The Russian leader has tightened his grip on power at home by avoiding an end to the war in Ukraine

- Giles Whittell

En route to Alaska, Vladimir Putin stopped at a fish oil plant in what used to be the capital of Stalin's Siberian gulag. Putin packed in four other local visits then flew on to attend to US-Russia relations, his spokesman said, almost as if they were an afterthought.

They were anything but. For more than eight months, the Kremlin has planned meticulously to resolve a potentially disastrous tension between the need to accommodate a new US president determined to garland himself in the laurels of a peacemaker and the need to go on fighting until Putin can claim victory in Ukraine.

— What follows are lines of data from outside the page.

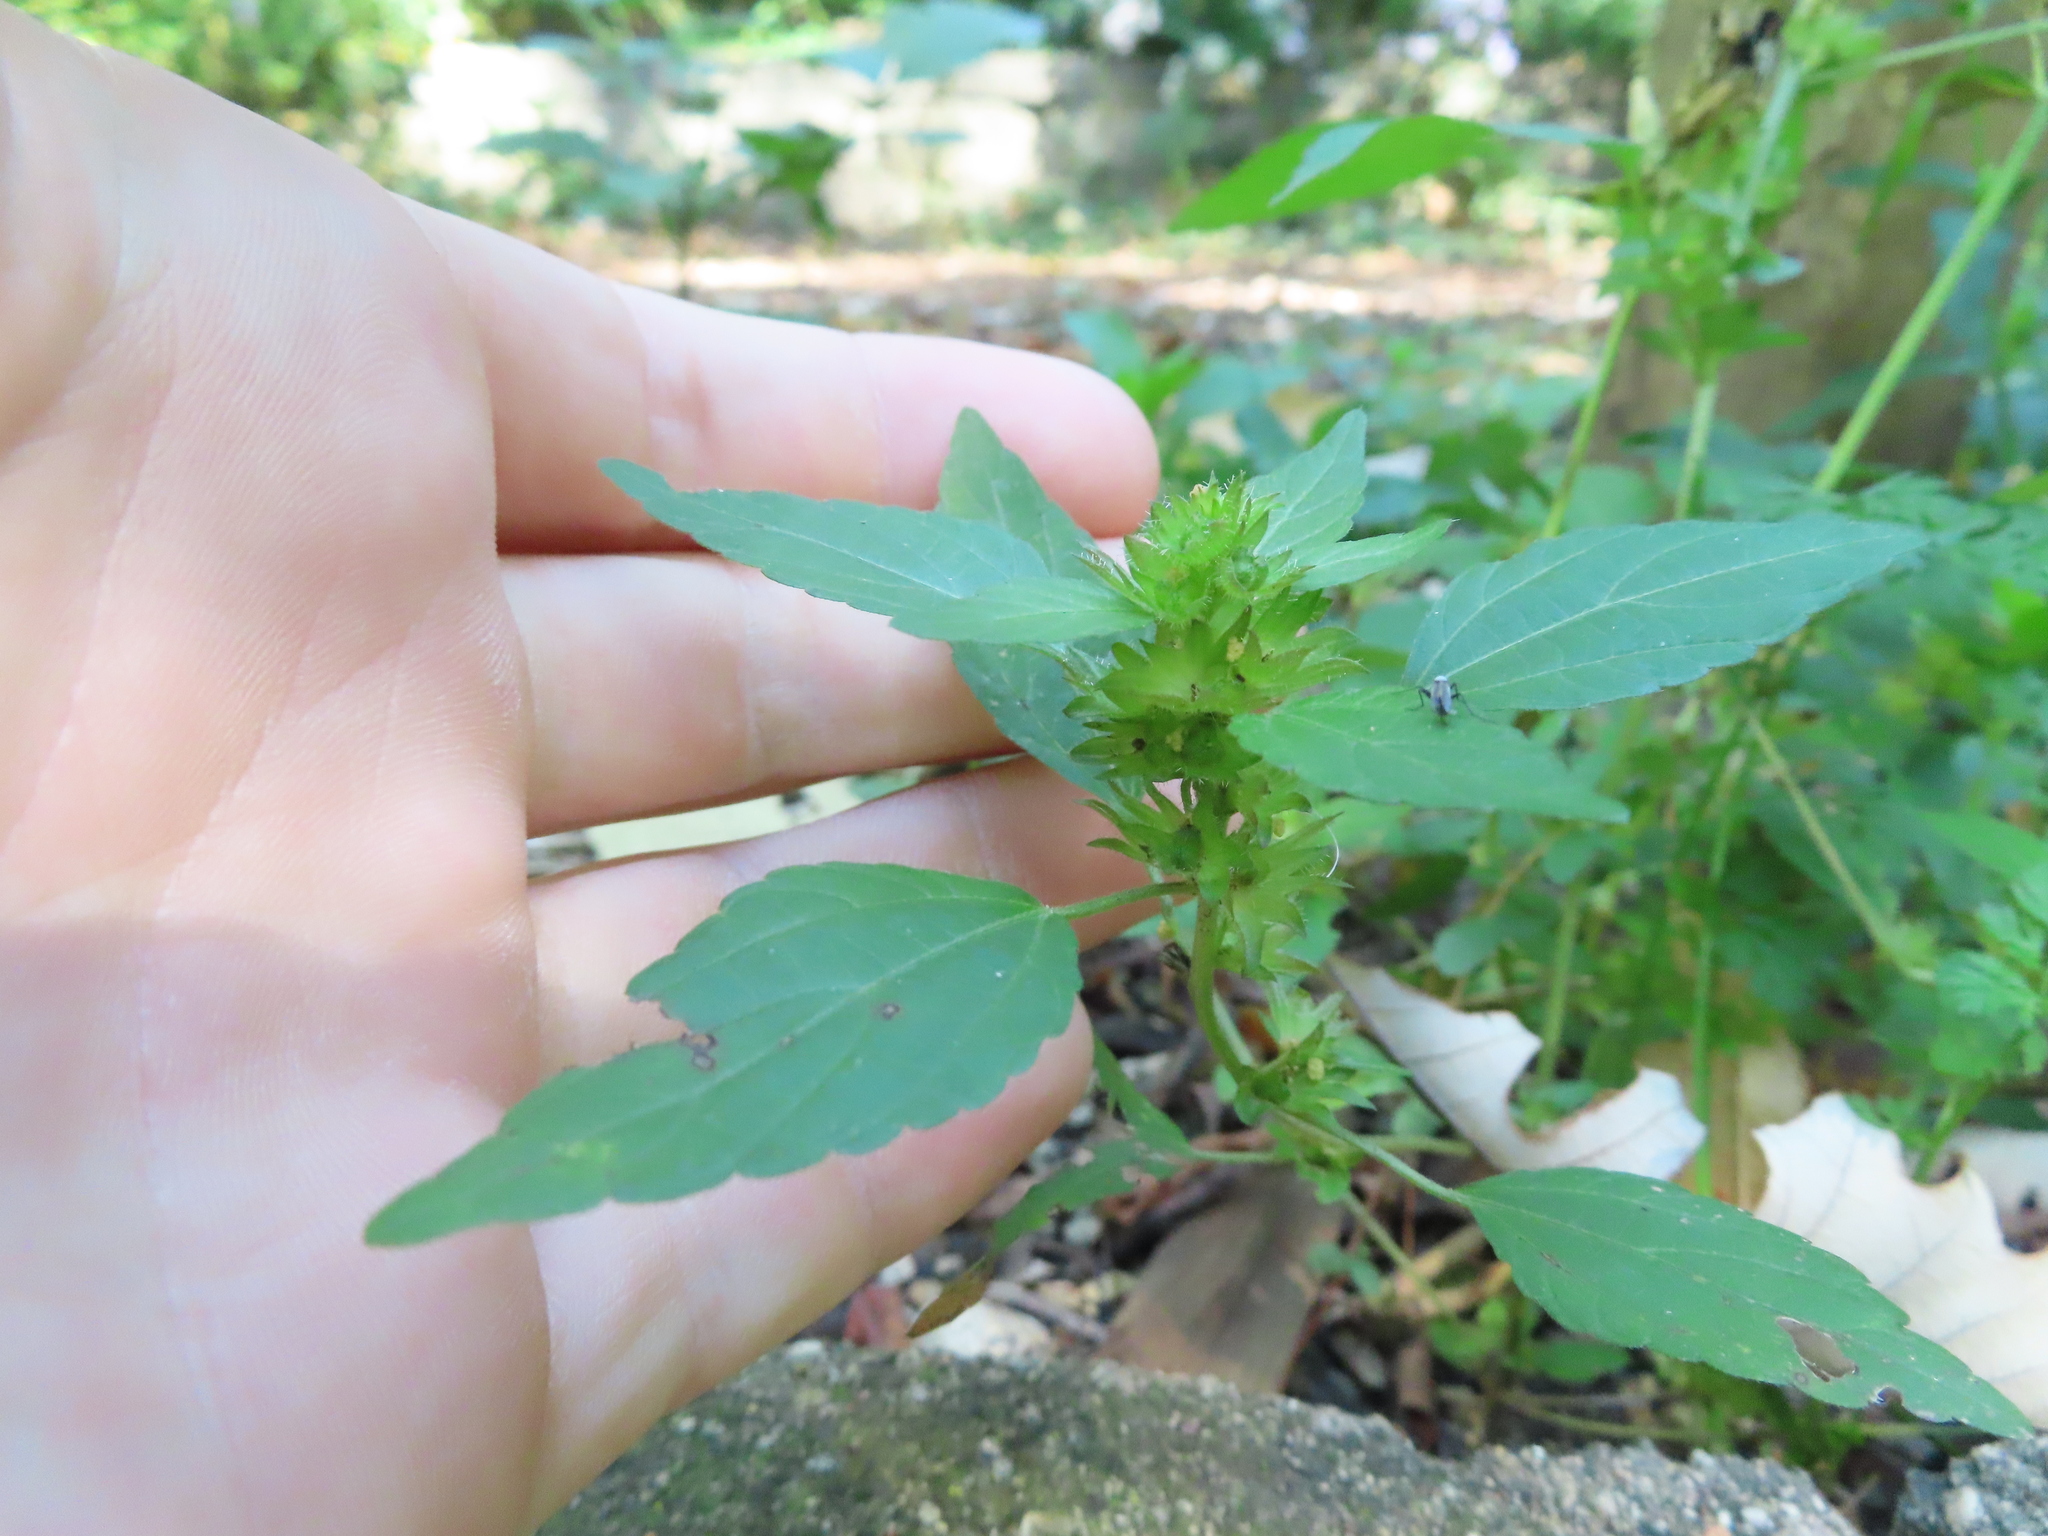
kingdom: Plantae
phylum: Tracheophyta
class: Magnoliopsida
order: Malpighiales
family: Euphorbiaceae
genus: Acalypha
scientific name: Acalypha rhomboidea
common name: Rhombic copperleaf
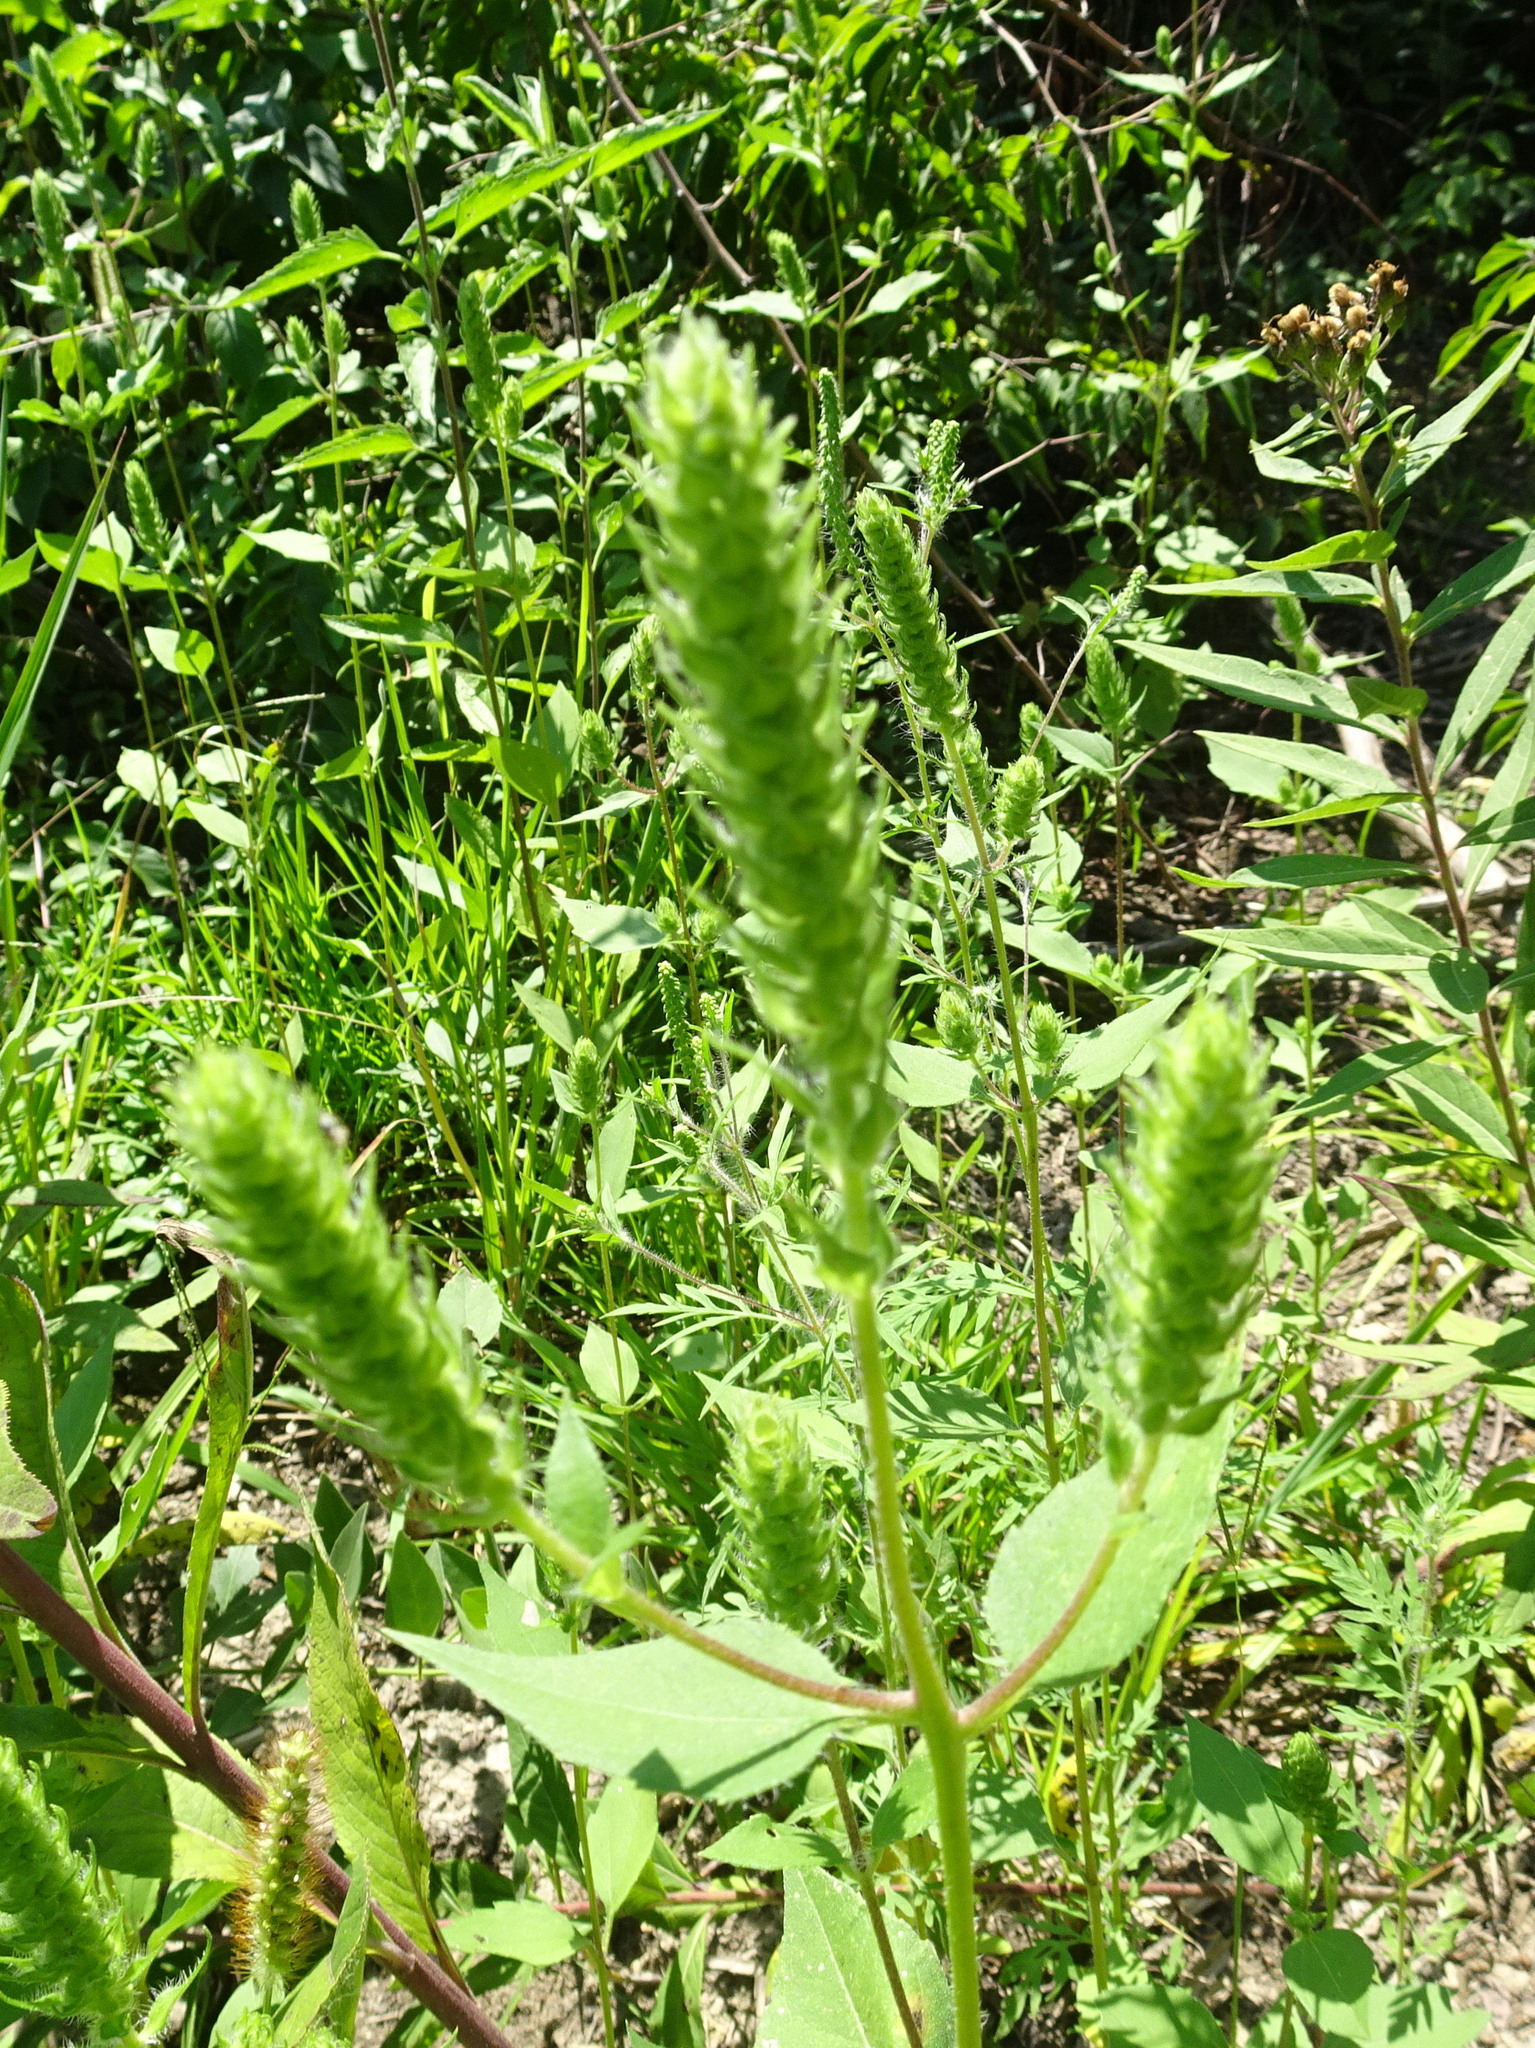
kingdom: Plantae
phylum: Tracheophyta
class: Magnoliopsida
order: Asterales
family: Asteraceae
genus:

So far, he has succeeded on both fronts.

Putin and Donald Trump have been speaking on the phone on average once a month since January. In February, their foreign ministers met in Riyadh to agree on the Arctic and energy as potential areas of cooperation. In April, Kirill Dmitriev, head of Russia's sovereign wealth fund and a key go-between with the new US administration, flew to Washington for private talks with Steve Witkoff, Trump's special envoy.

Throughout, according to the author Simon Shuster, Trump was in touch with the Kremlin via a second and more surprising - interlocutor, Alexander Lukashenko, the president of Belarus.

It was to Lukashenko often called "Europe's last dictator" - that Trump placed one of his final calls on Friday before touching down outside Anchorage at Joint Base Elmendorf-Richardson. Ostensibly, the point of the call was to thank his counterpart for releasing 16 political prisoners. For Lukashenko, the point, as ever, was to insist Putin was serious about peace, however much his drone and rocket attacks on Ukraine suggested otherwise.